Ugly in several respects, but possible. Possible, however, should not
be confused with useful, desireable, or worth doing.
Post by Marcus Coles
Since this would be pretty much a custom one off situation for each
application I cannot seem much production potential to bring the price down.
No, but I can potentially envision a whole new Next Thing from it,
where some enterprising type packages an external radius cutting tool
to use in facing the tube ends for the proprietary cups. I don't
*want* to see it, though; I think this is nearly as looney as the
original suggestion, even though it could work.
Post by Marcus Coles
I don't know what machinists time is worth these days, but one inch
steerer forks are pretty cheap and as plentiful as bad ideas.
A few designs of suspension fork aren't made for 1" head tubes, but
there are more than enough good ones in that size to keep the vast
majority of riders happy. Of course, there's always the "grass is
greener" crowd who will want to be able to have a way to install the
thing they can't have now. Hey, if they've got the money for the mod,
though, I say, make 'em pay for it!
Post by Marcus Coles
It does open the door for the next marketing craze even more heavily
flattened tubes and skinny headtubes.
Egad, from there, it would be just a small step to an aero oval center
on the head tube. Let us bury this lunatic concept quickly, before
Serotta or Colnago puts it into production and claims a Huge
Performance Improvement or a Significant Reduction/Increase In
Something You Can't Measure.
Post by Marcus Coles
Better rush on down to the Patent Office. ;-)
Oy. Just oy.

--
My email address is antispammed; pull WEEDS if replying via e-mail.
Yes, I have a killfile. If I don't respond to something,
it's also possible that I'm busy.
Words processed in a facility that contains nuts.
Sheldon Brown
2003-12-10 05:38:40 UTC
Permalink
Post by Sheldon Brown
You can't put a bigger fork into a smaller head tube.
You can put a _smaller_ fork into a larger head tube, with
suitable adaptors.
Sheldon "Won't Fit" Brown +----------------------
Sheldon "Won't Fit" Brown is wrong!!!!! WRONG! You can put a 1 1/8" fork
into a 1" head tube. A 1" head tube is actually 1 1/4" (aka 31.8mm) in
diameter. It is called a 1" head tube because head tubes of that size
were made to fit the 1" steerer tubes of forks. This was before mountain
bikes started using 1/18" steerer tubes. So, a 1" head tube has, in
reality a diamter of 1 1/4"!
The 1 1/8" steerer of a fork will easily fit into a 1" fork!
Yes, but what are you going to do for a headset?

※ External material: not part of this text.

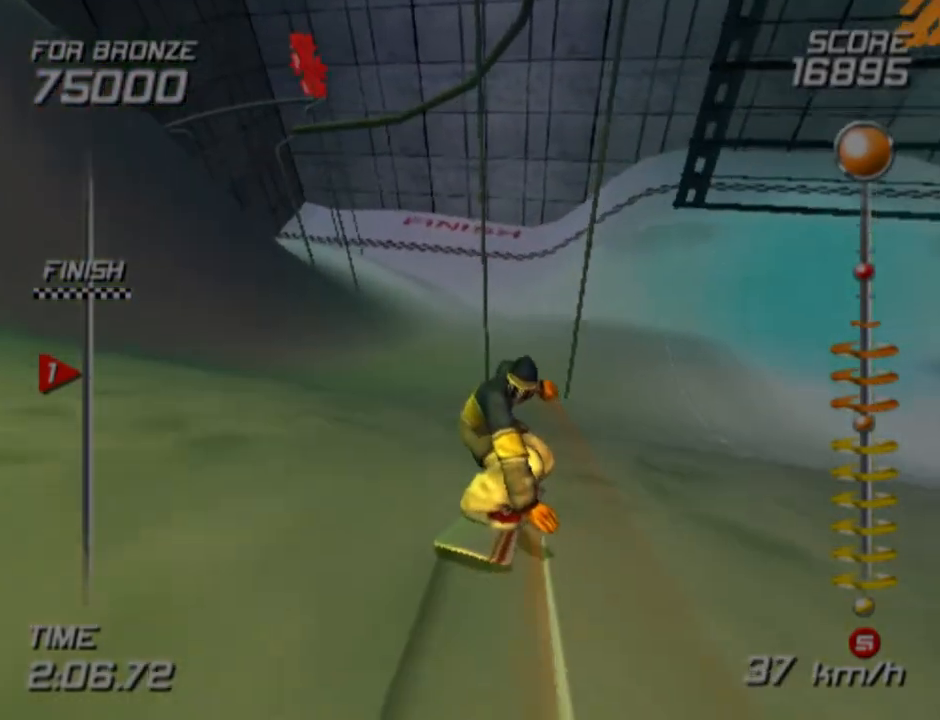
{"buttons": ["R1", "DPAD_DOWN", "DPAD_RIGHT"], "left_stick": "center", "right_stick": "center", "events": [[300, "R1", "down"]]}
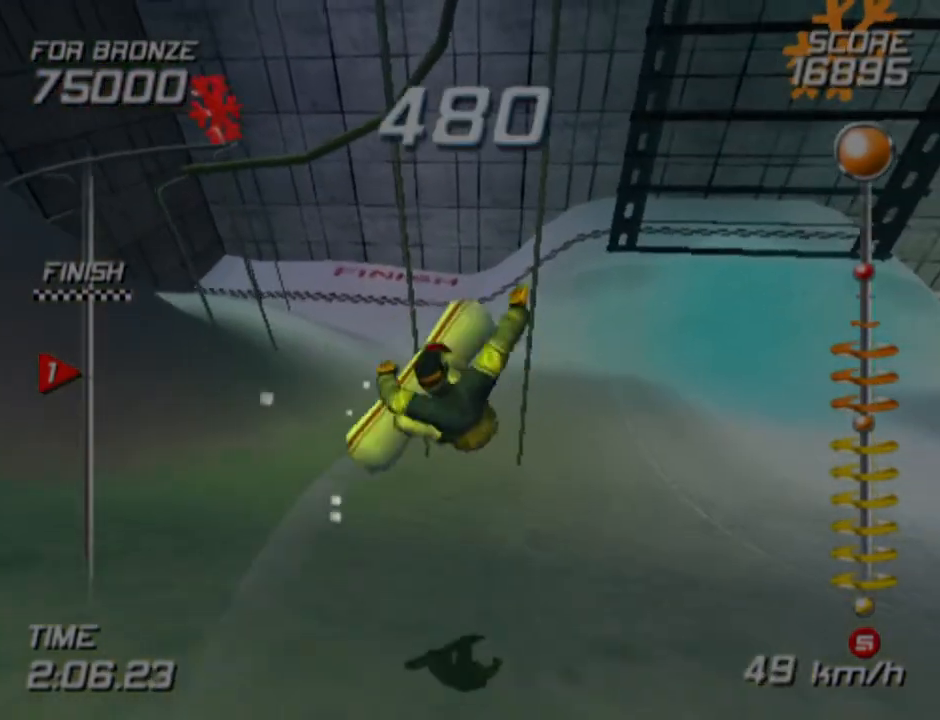
{"buttons": ["R1", "DPAD_DOWN", "DPAD_RIGHT"], "left_stick": "center", "right_stick": "center", "events": []}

If you'll check the handy chart I've posted at

http://www.sheldonbrown.com/gloss_h.html#headset

you'll see that the outside diameter of a 1 1/8" _headset_, where it
fits into the head tube, is 34 mm, while the inside diameter of a
standard 1" size head tube is 30.2 mm. No go!

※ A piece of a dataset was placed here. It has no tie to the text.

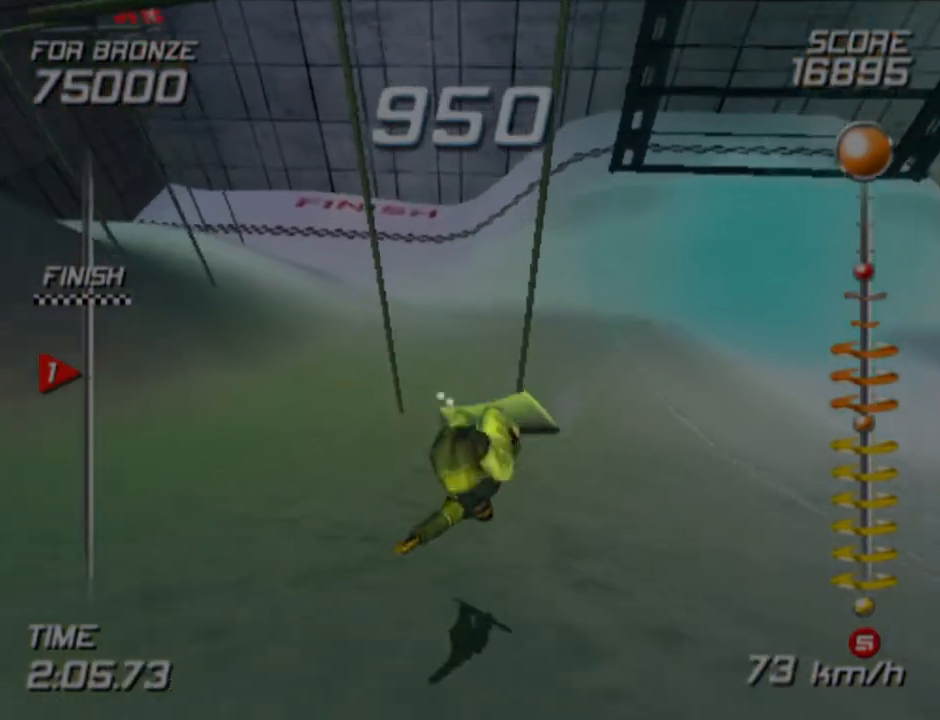
{"buttons": [], "left_stick": "center", "right_stick": "center", "events": [[50, "R1", "up"], [150, "DPAD_DOWN", "up"], [150, "DPAD_RIGHT", "up"]]}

Putting the steerer through the head tube without a headset is not
particularly useful. I guess you could theoretically make a headset
where the wall thickness of the cup mounting cylinders was less than 0.8
mm, (a skosh over 3/100 inch) but such a headset would be rather fragile.

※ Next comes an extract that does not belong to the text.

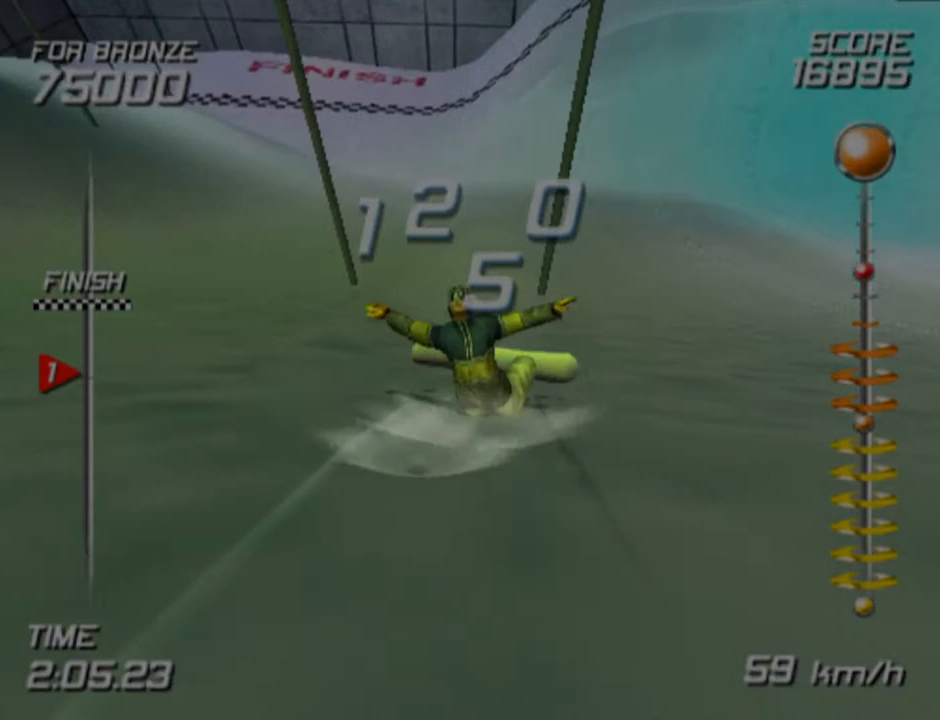
{"buttons": [], "left_stick": "center", "right_stick": "center", "events": []}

Sheldon "Theory vs. Practice" Brown
+----------------------------------------------------+
| A little inaccuracy sometimes saves tons of |
| explanation. --H.H.Munro ("Saki")(1870-1916) |
+----------------------------------------------------+
Harris Cyclery, West Newton, Massachusetts
Phone 617-244-9772 FAX 617-244-1041
http://harriscyclery.com
Hard-to-find parts shipped Worldwide
http://captainbike.com http://sheldonbrown.com
Qui si parla Campagnolo
2003-12-10 14:23:47 UTC
Permalink
Capt-<< you'll see that the outside diameter of a 1 1/8" _headset_, where it
fits into the head tube, is 34 mm, while the inside diameter of a
standard 1" size head tube is 30.2 mm. No go! >><BR><BR>

Don't confuse Mr bacardi with facts. On his bike he just doesn't use a headset,
just slides a bare 1 1/8 fork into the bare 1 inch headtube..

Peter Chisholm
Vecchio's Bicicletteria
1833 Pearl St.
Boulder, CO, 80302
(303)440-3535
http://www.vecchios.com
"Ruote convenzionali costruite eccezionalmente bene"
Java Man (Espressopithecus)
2003-12-10 23:40:11 UTC
Permalink
In article <***@mb-m11.aol.com>, vecchio51
@aol.com says...
Post by Qui si parla Campagnolo
Capt-<< you'll see that the outside diameter of a 1 1/8" _headset_, where it
fits into the head tube, is 34 mm, while the inside diameter of a
standard 1" size head tube is 30.2 mm. No go! >><BR><BR>
Don't confuse Mr bacardi with facts. On his bike he just doesn't use a headset,
just slides a bare 1 1/8 fork into the bare 1 inch headtube..
And his car can reach lift-off velocity . . . at least it would be lift
off if it had wings. ;-)

Rick
Ryan Cousineau
2003-12-11 05:02:16 UTC
Permalink
Post by Java Man (Espressopithecus)
@aol.com says...
Post by Qui si parla Campagnolo
Capt-<< you'll see that the outside diameter of a 1 1/8" _headset_, where it
fits into the head tube, is 34 mm, while the inside diameter of a
standard 1" size head tube is 30.2 mm. No go! >><BR><BR>
Don't confuse Mr bacardi with facts. On his bike he just doesn't use a headset,
just slides a bare 1 1/8 fork into the bare 1 inch headtube..
And his car can reach lift-off velocity . . . at least it would be lift
off if it had wings. ;-)
Rick
Funny you should mention that. I used to ride a very fast motorcycle to
a flying lesson in a very slow airplane, and routinely went faster on
the bike trip there than I ever did in the flight.
--
Ryan Cousineau, ***@sfu.ca http://www.sfu.ca/~rcousine
President, Fabrizio Mazzoleni Fan Club
Qui si parla Campagnolo
2003-12-11 14:06:12 UTC
Permalink
ryan-<< Funny you should mention that. I used to ride a very fast motorcycle to

a flying lesson in a very slow airplane, and routinely went faster on
the bike trip there than I ever did in the flight. >><BR><BR>

When i was learing how to fly, geeezzz, like over 30 years ago, I was coming
west, back to the airpatch, into a strong headwind and watched all the cars on
the highway going way faster than I...

Peter Chisholm
Vecchio's Bicicletteria
1833 Pearl St.
Boulder, CO, 80302
(303)440-3535
http://www.vecchios.com
"Ruote convenzionali costruite eccezionalmente bene"
Chalo
2003-12-11 08:23:54 UTC
Permalink
Post by Sheldon Brown
Putting the steerer through the head tube without a headset is not
particularly useful. I guess you could theoretically make a headset
where the wall thickness of the cup mounting cylinders was less than 0.8
mm, (a skosh over 3/100 inch) but such a headset would be rather fragile.
Heck, one could make a "headset" out of a pair of Oilite flanged
bushings with a 30.2mm OD and a 28.6mm ID. Talk about low stack
height!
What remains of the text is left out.